--- START ---

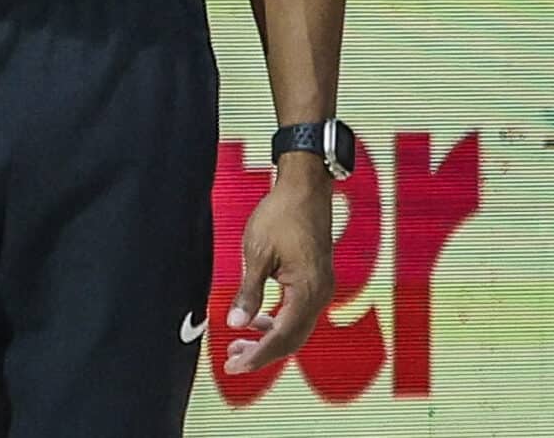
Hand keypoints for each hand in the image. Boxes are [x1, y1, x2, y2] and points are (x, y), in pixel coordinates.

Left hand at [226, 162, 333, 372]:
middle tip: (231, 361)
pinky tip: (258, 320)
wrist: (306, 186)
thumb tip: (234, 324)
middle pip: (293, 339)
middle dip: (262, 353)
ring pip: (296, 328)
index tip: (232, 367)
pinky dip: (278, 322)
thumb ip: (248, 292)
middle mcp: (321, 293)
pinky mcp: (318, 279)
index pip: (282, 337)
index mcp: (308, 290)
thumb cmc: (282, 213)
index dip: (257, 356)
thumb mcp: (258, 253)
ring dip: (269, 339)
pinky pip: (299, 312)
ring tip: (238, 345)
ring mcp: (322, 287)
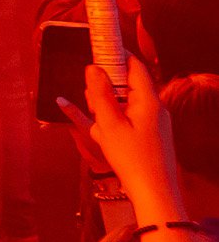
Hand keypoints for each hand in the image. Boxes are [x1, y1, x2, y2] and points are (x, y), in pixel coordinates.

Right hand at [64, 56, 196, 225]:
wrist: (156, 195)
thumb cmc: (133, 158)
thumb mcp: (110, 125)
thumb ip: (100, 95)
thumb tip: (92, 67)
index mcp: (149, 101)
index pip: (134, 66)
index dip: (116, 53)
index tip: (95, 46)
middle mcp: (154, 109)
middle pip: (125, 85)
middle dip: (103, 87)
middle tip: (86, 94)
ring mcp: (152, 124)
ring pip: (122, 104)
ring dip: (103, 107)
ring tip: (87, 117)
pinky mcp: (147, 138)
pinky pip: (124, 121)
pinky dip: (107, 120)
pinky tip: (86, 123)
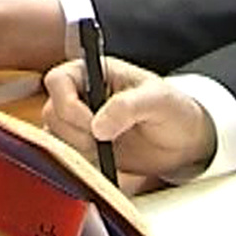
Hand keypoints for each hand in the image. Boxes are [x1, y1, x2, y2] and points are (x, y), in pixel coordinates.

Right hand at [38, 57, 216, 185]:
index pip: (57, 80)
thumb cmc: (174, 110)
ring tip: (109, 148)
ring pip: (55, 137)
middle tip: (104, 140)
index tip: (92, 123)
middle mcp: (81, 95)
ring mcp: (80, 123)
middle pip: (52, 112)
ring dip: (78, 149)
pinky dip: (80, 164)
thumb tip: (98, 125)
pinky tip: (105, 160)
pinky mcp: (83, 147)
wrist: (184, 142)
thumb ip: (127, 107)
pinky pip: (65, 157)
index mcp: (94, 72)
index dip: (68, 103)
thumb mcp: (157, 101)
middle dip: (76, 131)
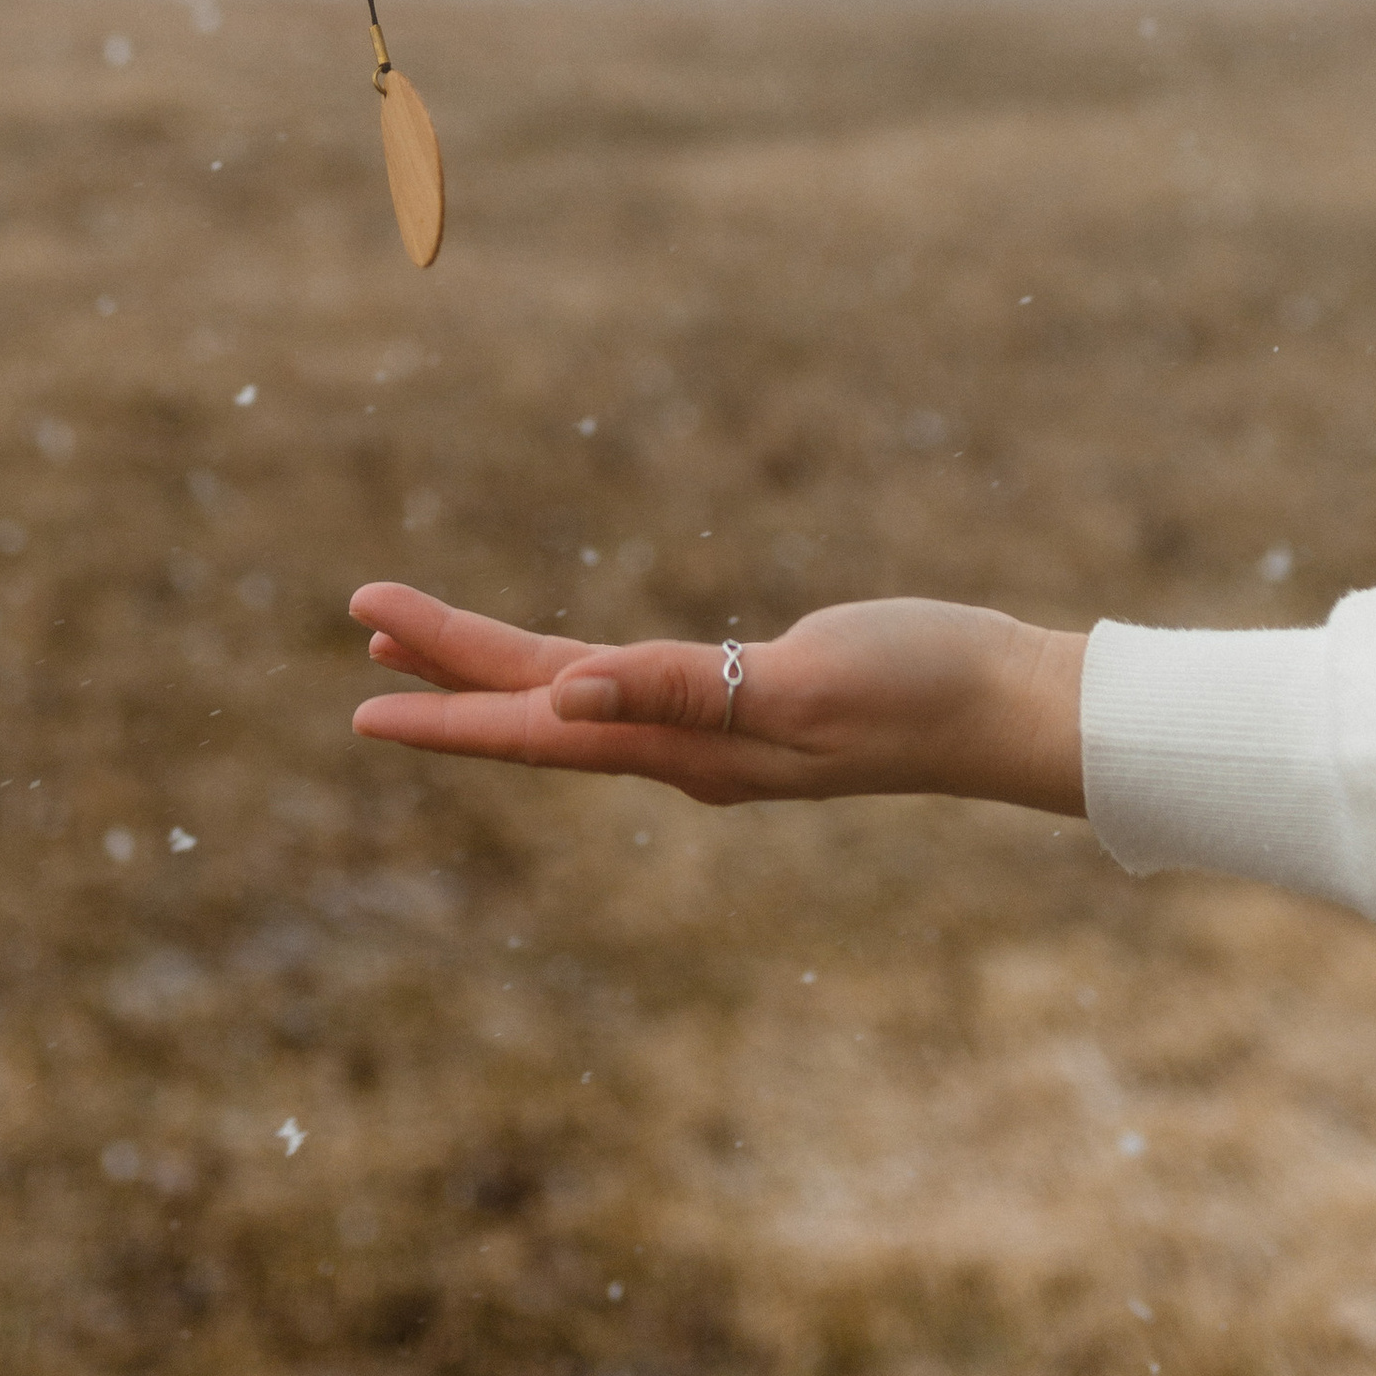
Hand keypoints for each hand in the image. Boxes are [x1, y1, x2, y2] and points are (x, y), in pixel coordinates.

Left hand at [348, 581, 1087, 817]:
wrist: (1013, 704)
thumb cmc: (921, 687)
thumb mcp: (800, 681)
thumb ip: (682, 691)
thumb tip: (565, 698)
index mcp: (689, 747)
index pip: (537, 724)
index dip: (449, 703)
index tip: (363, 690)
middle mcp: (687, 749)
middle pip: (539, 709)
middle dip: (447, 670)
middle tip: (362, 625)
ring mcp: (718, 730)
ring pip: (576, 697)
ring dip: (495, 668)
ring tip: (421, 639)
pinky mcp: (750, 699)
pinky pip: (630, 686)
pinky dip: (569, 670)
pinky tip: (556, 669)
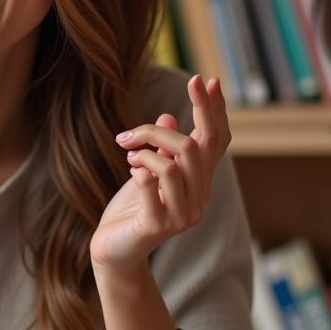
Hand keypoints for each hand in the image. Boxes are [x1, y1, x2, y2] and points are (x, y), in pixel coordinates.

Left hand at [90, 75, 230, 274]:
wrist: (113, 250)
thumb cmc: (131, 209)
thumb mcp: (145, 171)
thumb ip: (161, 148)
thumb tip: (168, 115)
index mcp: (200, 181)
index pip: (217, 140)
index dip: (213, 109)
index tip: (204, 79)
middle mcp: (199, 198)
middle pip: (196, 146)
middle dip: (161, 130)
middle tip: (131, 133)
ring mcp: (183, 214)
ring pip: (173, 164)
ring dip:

--- END ---
--- START ---

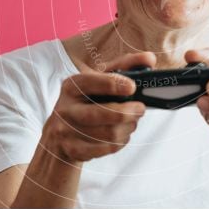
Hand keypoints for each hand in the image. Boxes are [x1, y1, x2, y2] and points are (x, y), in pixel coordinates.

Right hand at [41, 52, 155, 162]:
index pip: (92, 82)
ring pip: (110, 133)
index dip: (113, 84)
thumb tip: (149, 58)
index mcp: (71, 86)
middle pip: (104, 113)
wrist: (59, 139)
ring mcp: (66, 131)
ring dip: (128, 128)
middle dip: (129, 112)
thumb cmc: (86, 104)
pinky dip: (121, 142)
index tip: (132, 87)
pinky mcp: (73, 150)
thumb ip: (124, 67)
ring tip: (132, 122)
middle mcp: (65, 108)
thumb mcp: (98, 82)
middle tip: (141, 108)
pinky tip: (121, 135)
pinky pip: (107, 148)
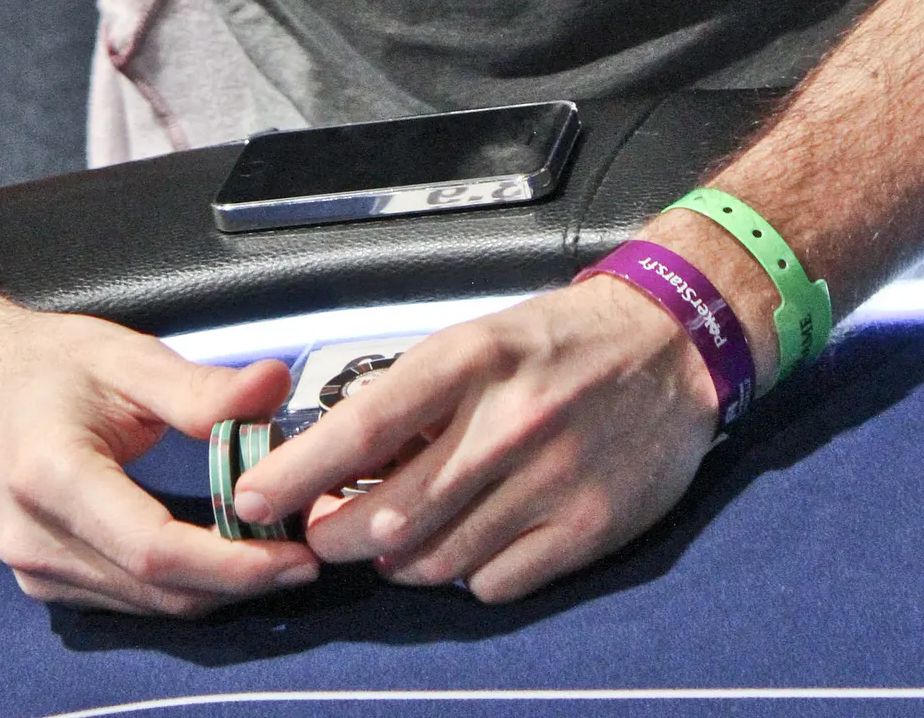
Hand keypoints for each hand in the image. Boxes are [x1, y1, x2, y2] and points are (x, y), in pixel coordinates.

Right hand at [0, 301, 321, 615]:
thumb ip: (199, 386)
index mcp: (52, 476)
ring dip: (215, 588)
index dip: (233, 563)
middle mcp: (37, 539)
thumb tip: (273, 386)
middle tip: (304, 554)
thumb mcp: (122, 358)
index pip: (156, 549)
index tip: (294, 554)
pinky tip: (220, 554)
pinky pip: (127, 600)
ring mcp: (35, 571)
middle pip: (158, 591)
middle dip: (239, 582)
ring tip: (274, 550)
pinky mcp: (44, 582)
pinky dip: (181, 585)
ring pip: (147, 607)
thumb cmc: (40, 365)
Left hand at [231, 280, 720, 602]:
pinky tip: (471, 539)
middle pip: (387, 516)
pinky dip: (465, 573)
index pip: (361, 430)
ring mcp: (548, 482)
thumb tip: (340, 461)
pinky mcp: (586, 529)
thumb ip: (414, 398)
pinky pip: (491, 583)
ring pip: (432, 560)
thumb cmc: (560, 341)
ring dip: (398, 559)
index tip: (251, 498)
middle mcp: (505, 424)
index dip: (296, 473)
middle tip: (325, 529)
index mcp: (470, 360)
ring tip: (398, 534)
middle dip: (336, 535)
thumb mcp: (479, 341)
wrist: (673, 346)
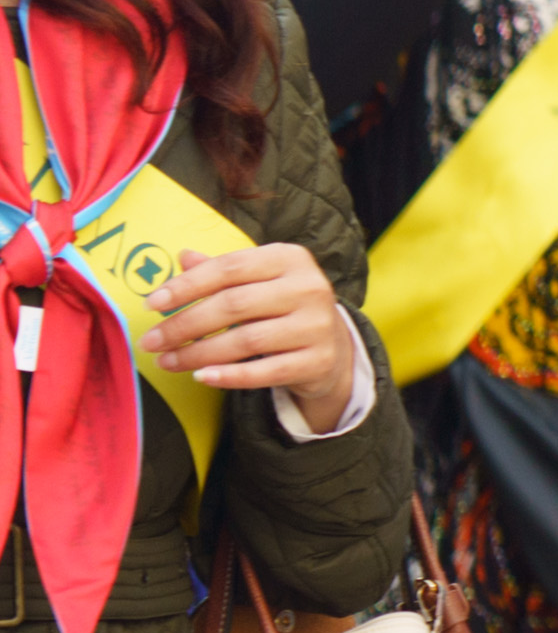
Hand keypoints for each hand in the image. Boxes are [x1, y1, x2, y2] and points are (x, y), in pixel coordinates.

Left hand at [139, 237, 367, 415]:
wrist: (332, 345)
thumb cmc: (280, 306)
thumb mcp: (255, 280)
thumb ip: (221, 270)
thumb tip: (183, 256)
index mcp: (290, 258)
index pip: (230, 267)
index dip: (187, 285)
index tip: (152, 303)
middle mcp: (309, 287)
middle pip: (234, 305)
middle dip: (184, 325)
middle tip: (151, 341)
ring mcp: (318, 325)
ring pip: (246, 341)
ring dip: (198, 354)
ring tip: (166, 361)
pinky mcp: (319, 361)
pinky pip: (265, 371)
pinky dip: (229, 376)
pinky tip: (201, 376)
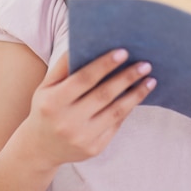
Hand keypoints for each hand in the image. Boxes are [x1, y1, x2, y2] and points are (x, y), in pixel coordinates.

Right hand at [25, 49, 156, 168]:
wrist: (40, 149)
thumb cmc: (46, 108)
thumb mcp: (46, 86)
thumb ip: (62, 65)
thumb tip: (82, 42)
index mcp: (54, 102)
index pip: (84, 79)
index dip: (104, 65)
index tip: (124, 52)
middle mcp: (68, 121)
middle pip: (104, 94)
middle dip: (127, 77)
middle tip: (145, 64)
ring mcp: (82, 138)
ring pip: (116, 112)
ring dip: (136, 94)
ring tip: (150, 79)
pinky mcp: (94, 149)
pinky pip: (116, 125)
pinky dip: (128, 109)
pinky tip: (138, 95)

--- END ---
--- START ---

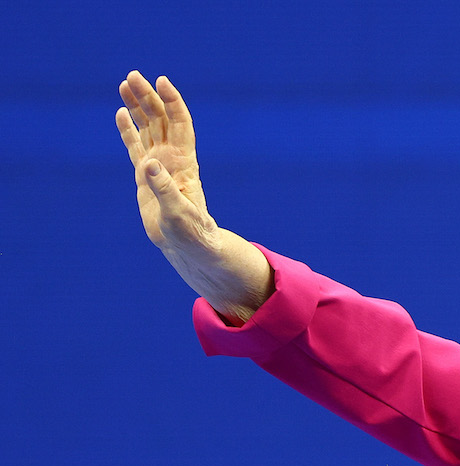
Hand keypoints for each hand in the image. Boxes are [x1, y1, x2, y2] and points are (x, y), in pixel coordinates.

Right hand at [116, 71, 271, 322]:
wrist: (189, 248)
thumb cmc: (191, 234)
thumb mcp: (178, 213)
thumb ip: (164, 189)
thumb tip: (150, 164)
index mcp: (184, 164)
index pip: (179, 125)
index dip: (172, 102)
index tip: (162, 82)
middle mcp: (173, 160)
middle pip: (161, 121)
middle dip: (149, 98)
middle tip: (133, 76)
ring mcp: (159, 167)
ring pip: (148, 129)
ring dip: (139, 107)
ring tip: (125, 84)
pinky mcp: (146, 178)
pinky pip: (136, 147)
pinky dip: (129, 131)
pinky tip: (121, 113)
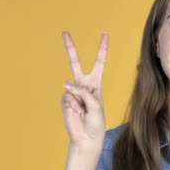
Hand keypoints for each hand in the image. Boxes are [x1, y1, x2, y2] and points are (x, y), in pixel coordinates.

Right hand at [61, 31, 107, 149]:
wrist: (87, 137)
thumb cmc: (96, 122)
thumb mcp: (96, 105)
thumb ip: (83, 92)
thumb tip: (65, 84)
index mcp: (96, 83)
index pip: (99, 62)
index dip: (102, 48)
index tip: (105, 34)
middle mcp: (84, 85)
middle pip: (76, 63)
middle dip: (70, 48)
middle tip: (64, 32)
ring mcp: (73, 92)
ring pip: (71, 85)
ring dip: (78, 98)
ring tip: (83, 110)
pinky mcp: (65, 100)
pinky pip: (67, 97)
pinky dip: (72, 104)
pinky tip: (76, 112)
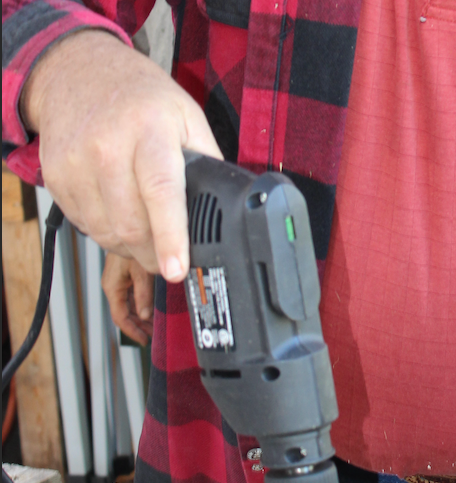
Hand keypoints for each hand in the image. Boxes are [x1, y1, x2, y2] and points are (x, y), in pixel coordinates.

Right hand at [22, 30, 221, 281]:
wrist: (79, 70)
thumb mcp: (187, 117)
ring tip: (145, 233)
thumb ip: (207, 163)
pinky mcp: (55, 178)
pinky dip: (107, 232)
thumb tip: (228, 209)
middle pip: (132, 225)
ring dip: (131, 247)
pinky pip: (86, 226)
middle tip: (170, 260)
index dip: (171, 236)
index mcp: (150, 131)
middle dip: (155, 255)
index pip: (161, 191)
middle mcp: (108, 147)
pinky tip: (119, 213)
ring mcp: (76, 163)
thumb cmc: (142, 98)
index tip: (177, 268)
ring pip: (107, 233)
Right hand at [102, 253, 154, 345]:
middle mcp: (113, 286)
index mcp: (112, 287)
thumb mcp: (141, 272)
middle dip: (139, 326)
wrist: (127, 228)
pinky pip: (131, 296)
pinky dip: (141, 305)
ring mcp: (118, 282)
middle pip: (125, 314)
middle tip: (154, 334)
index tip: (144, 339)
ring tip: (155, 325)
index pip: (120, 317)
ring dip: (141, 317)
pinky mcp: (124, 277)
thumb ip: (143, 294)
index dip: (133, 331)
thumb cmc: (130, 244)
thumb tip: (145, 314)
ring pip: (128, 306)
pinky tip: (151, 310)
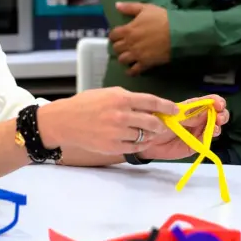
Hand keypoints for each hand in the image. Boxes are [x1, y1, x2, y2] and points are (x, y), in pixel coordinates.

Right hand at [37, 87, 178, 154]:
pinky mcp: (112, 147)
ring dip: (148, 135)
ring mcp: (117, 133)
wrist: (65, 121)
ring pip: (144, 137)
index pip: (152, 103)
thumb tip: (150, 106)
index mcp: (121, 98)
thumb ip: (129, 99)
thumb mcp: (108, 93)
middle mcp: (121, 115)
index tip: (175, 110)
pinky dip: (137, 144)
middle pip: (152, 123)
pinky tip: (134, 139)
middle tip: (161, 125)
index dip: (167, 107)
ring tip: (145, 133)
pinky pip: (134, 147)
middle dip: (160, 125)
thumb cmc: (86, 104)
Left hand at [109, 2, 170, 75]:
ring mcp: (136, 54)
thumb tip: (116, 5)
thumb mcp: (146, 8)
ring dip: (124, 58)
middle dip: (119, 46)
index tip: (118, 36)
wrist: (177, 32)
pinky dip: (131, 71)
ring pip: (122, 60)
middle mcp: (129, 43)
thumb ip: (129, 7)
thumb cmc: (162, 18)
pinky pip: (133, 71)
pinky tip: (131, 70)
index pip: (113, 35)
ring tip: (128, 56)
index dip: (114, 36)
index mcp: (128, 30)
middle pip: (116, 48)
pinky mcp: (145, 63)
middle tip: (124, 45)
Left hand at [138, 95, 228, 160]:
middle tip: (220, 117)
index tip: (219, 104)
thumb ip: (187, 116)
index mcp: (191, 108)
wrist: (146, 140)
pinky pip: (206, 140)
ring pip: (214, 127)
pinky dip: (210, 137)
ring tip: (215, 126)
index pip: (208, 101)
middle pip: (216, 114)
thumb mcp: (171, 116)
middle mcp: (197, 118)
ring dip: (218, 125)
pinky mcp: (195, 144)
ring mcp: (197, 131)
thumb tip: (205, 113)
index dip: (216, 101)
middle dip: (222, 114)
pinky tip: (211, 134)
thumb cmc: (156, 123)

--- END ---

→ **INSTRUCTIONS TO FOLLOW**
Reproduce the entries above exactly, but only the lines between the line holding "index tip: (219, 104)" and the line holding "thumb cmc: (156, 123)", inclusive.

→ **FINISHED EXERCISE**
index tip: (219, 104)
thumb ip: (187, 116)
index mcp: (191, 108)
wrist: (146, 140)
pinky pip: (206, 140)
ring pip: (214, 127)
pinky dip: (210, 137)
ring tip: (215, 126)
index pip: (208, 101)
middle pip: (216, 114)
thumb mcp: (171, 116)
middle mcp: (197, 118)
ring dip: (218, 125)
pinky mcp: (195, 144)
ring mcp: (197, 131)
thumb tip: (205, 113)
index dip: (216, 101)
middle dip: (222, 114)
pinky tip: (211, 134)
thumb cmc: (156, 123)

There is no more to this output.